If you heard it, you’d probably expect that she spells it “Lizzie.” In fact, she spells it “Lizy.”
According to my understanding of traditional English phonics and spelling conventions, this should be pronounced to rhyme with prize-he. However, she hasn’t encountered any confusion or pushback on her name, which supports my sense that traditional English phonics and spelling conventions are changing.
Exhibit B on that point is a word in this sentence published by The New York Times not long ago: “The mic has three settings, one for voice, one for music and one raw, enhancement audio.” The word I refer to, of course, is mic. I grew up used to the abbreviation for microphone being spelled as well as pronounced mike; to me, mic would come out of people’s mouths as mick.
Only a handful of other abbreviations occur, or have been presented, to me whose pronunciation flouts conventional phonetics. Three of them flout it the same way: Reg (short for Reginald), veg (short for vegetable), and frig (short for refrigerator, popular in the 1940s and ‘50s until it was quite properly supplanted by fridge). Zine, short for magazine, would be expected to be pronounced to rhyme with sign, but it can be excused because it follows the spelling and pronunciation of the longer form.
Mic is doubly problematic because English simply does not have a robust tradition of words ending in c. Short words, that is: fantastic, antic, ironic, and at least 3,639 others of two or more syllables, most of them adjectives, are well established. The list put together by the morewords.com Web site contains only five one-syllable words, none of which is mic and all of which (except for chic, which, being French doesn’t apply to this discussion) rhyme with mick.
One of the remaining four is an abbreviation—pic, short for picture. Of the rest, the OED defines hic as “an imitation of the sound of a hiccup, esp. as an interruption in the speech of a drunken person,” and cites Punch (1898), “What’s (hic) Cuba to him, or he (hic) to Cuba?” Tic can refer to a repeated twitching, especially in the face, or by extension to an obsessive or reflexive behavior. It, too, derives from French, specifically the name for the facial neuralgia leading to twitching, tic douloureux.
The final word, sic, has two main meanings. The first comes from Latin for so or thus and refers to a parenthetical insertion indicating that the perceived mistake in a quotation was made by the original speaker or writer.

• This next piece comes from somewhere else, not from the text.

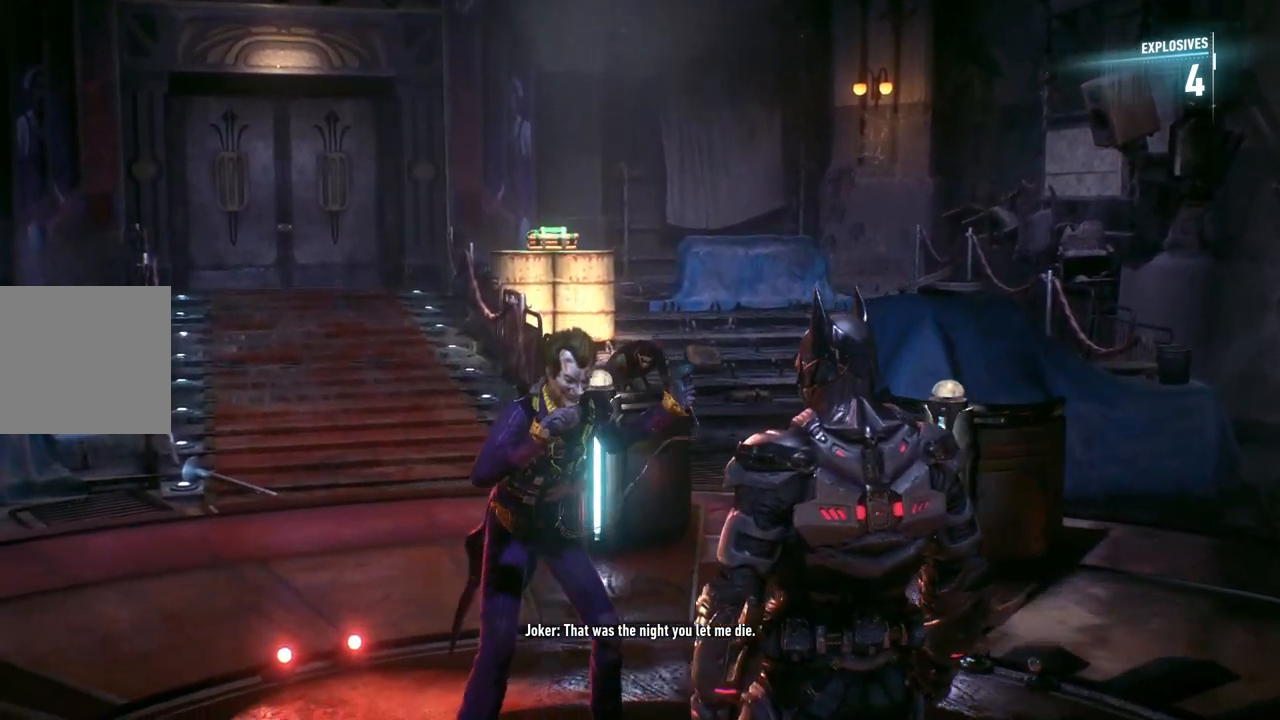
{"buttons": [], "left_stick": "down-left", "right_stick": "center", "events": [[133, "left_stick", "down-left"]]}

The second, almost always in the imperative mood and followed by him, is a verb inciting or encouraging a dog or animal (or by extension a person) to attack some other creature (or by extension a task or problem). The OED describes it as an Americanism derived from seek; interestingly, the original citation from 1845 and the majority of them through about 1950 are spelled sick. For examples, in Light in August (1932), Faulkner writes, “They couldn’t run him away if they was to sick them bloodhounds on him.” The adoption of the sic spelling has led to the unfortunate present tense form sicced, which is weird.
There are also at least a few proper names not mentioned in the list. Nic (an unaccountably recently popular nickname [not nicname] for Nicholas), Vic, and Bic, a tradename for ballpoint pens. All are mick-rhymers. (And note that our mike-rhyming two-wheeled vehicles are bikes not bics.)
Getting back to the issue at hand, the OED acknowledges both abbreviations for microphone. It cites mike as being used as early as 1926, while its first mic spotting is from a 1961 show business glossary. As Ben Zimmer’s 2010 New York Times column on the subject noted, mic was initially popular among recording-engineer types, who would apply to hardware such labels as “Mic-in” and “Mic-out.” (Zimmer also provided me with the info cited above on frig.) I would suggest that such labels were primarily meant to be written, not said. Then rap music came on the scene. In another Times column, Zimmer named the 1979 song “Rappers Delight” as a landmark, with the line “I’m gonna rock the mic till you can’t resist.”
Rap being so much a spoken thing, I wonder how Zimmer knows how the performers of “Rapper’s Delight,” the Sugarhill Gang, elected to spell this word. But in any case, mic did indeed become associated with rap and then spread wide, leading to such valuable expressions as mic drop, defined on Urban Dictionary as “when a performer or speaker intentionally drops/throws the microphone on the floor after an awesome performance.” Mic’s popularity really picked up in the 1990s, as the Google Ngram viewer suggests. (Ngram viewer provides data only till 2008; the trend suggests that by now mic has caught up to mike.)
The key event in mainstream acceptance came in 2010, when the Associated Press—noting that open mic night got eight times as many Google hits as open mike night—recognized mic as the preferred spelling. However, it retained mike for the verb form, as in “she was miked for sound.” This is clearly inconsistent, but probably unavoidable, as miced could not but be pronounced to rhyme with iced.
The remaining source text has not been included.